— Aim of the task —
The expected output is every entry, repeated word for word.

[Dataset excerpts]
######

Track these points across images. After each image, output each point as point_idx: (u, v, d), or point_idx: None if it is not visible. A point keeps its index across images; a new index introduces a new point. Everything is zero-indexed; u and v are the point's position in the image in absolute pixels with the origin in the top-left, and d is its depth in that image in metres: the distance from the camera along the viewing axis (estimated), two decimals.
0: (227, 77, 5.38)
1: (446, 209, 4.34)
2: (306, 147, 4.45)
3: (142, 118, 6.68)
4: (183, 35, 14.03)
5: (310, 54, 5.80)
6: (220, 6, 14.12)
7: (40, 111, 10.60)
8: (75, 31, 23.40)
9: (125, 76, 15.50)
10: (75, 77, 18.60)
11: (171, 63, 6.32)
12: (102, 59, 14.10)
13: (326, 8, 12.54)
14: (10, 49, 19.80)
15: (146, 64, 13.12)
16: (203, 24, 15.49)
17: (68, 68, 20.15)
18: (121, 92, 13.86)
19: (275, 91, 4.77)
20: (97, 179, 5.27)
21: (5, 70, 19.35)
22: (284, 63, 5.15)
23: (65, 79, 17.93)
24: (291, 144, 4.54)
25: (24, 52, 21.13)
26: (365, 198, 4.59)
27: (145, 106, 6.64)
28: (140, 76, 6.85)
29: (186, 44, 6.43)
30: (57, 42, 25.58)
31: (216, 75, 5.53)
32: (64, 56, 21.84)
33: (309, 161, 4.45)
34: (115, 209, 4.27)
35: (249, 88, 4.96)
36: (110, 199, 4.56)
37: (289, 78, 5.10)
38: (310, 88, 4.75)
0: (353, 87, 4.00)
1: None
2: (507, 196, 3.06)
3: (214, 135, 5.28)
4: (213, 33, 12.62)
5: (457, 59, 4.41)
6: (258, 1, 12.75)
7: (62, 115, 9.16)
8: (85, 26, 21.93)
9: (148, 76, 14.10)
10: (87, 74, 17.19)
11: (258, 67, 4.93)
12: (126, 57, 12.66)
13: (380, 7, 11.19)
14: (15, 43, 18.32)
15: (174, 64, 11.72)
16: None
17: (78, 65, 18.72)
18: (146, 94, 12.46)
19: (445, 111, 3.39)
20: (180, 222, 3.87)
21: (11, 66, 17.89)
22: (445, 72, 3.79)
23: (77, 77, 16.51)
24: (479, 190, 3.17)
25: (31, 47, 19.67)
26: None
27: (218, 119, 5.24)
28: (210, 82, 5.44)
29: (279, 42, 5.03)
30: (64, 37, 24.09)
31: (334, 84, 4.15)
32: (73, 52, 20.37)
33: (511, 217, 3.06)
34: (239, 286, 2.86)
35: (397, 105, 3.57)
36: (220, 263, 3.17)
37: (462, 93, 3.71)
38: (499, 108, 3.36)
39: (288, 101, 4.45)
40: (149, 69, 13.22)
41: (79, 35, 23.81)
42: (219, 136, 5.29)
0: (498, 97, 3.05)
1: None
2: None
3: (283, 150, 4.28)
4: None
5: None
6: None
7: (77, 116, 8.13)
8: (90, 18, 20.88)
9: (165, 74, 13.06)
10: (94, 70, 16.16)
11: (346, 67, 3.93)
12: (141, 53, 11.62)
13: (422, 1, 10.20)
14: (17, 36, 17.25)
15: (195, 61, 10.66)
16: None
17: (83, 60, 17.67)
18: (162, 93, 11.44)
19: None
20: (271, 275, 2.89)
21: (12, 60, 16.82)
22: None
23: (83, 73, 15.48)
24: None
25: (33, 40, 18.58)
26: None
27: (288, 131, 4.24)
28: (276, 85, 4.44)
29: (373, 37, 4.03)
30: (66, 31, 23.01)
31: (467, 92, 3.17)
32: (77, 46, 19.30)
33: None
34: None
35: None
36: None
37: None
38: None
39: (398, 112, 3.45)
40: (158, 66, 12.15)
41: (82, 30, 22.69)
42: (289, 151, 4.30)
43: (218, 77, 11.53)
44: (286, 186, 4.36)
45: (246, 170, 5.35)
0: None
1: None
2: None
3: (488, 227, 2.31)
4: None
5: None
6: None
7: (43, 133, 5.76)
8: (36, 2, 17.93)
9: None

######

— Task output —
Track these points across images. After each image, output each point as point_idx: (u, v, d), or point_idx: None if it is not visible. A point keeps its index across images; a new index introduces a new point. Everything is zero-indexed; u and v are the point's position in the image in absolute pixels with the origin in the top-left, and d is its depth in that image in metres: the distance from the camera along the viewing axis (estimated), two decimals.
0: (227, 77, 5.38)
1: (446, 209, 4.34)
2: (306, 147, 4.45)
3: (142, 118, 6.68)
4: (183, 35, 14.03)
5: (310, 54, 5.80)
6: (220, 6, 14.12)
7: (40, 111, 10.60)
8: (75, 31, 23.40)
9: (125, 76, 15.50)
10: (75, 77, 18.60)
11: (171, 63, 6.32)
12: (102, 59, 14.10)
13: (326, 8, 12.54)
14: (10, 49, 19.80)
15: (146, 64, 13.12)
16: (203, 24, 15.49)
17: (68, 68, 20.15)
18: (121, 92, 13.86)
19: (275, 91, 4.77)
20: (97, 179, 5.27)
21: (5, 70, 19.35)
22: (284, 63, 5.15)
23: (65, 79, 17.93)
24: (291, 144, 4.54)
25: (24, 52, 21.13)
26: (365, 198, 4.59)
27: (145, 106, 6.64)
28: (140, 76, 6.85)
29: (186, 44, 6.43)
30: (57, 42, 25.58)
31: (216, 75, 5.53)
32: (64, 56, 21.84)
33: (309, 161, 4.45)
34: (115, 209, 4.27)
35: (249, 88, 4.96)
36: (110, 199, 4.56)
37: (289, 78, 5.10)
38: (310, 88, 4.75)
0: (353, 87, 4.00)
1: None
2: (507, 196, 3.06)
3: (214, 135, 5.28)
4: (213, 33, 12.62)
5: (457, 59, 4.41)
6: (258, 1, 12.75)
7: (62, 115, 9.16)
8: (85, 26, 21.93)
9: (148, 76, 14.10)
10: (87, 74, 17.19)
11: (258, 67, 4.93)
12: (126, 57, 12.66)
13: (380, 7, 11.19)
14: (15, 43, 18.32)
15: (174, 64, 11.72)
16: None
17: (78, 65, 18.72)
18: (146, 94, 12.46)
19: (445, 111, 3.39)
20: (180, 222, 3.87)
21: (11, 66, 17.89)
22: (445, 72, 3.79)
23: (77, 77, 16.51)
24: (479, 190, 3.17)
25: (31, 47, 19.67)
26: None
27: (218, 119, 5.24)
28: (210, 82, 5.44)
29: (279, 42, 5.03)
30: (64, 37, 24.09)
31: (334, 84, 4.15)
32: (73, 52, 20.37)
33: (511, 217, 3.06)
34: (239, 286, 2.86)
35: (397, 105, 3.57)
36: (220, 263, 3.17)
37: (462, 93, 3.71)
38: (499, 108, 3.36)
39: (288, 101, 4.45)
40: (149, 69, 13.22)
41: (79, 35, 23.81)
42: (219, 136, 5.29)
0: (498, 97, 3.05)
1: None
2: None
3: (283, 150, 4.28)
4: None
5: None
6: None
7: (77, 116, 8.13)
8: (90, 18, 20.88)
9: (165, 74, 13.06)
10: (94, 70, 16.16)
11: (346, 67, 3.93)
12: (141, 53, 11.62)
13: (422, 1, 10.20)
14: (17, 36, 17.25)
15: (195, 61, 10.66)
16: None
17: (83, 60, 17.67)
18: (162, 93, 11.44)
19: None
20: (271, 275, 2.89)
21: (12, 60, 16.82)
22: None
23: (83, 73, 15.48)
24: None
25: (33, 40, 18.58)
26: None
27: (288, 131, 4.24)
28: (276, 85, 4.44)
29: (373, 37, 4.03)
30: (66, 31, 23.01)
31: (467, 92, 3.17)
32: (77, 46, 19.30)
33: None
34: None
35: None
36: None
37: None
38: None
39: (398, 112, 3.45)
40: (158, 66, 12.15)
41: (82, 30, 22.69)
42: (289, 151, 4.30)
43: (218, 77, 11.53)
44: (286, 186, 4.36)
45: (246, 170, 5.35)
0: None
1: None
2: None
3: (488, 227, 2.31)
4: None
5: None
6: None
7: (43, 133, 5.76)
8: (36, 2, 17.93)
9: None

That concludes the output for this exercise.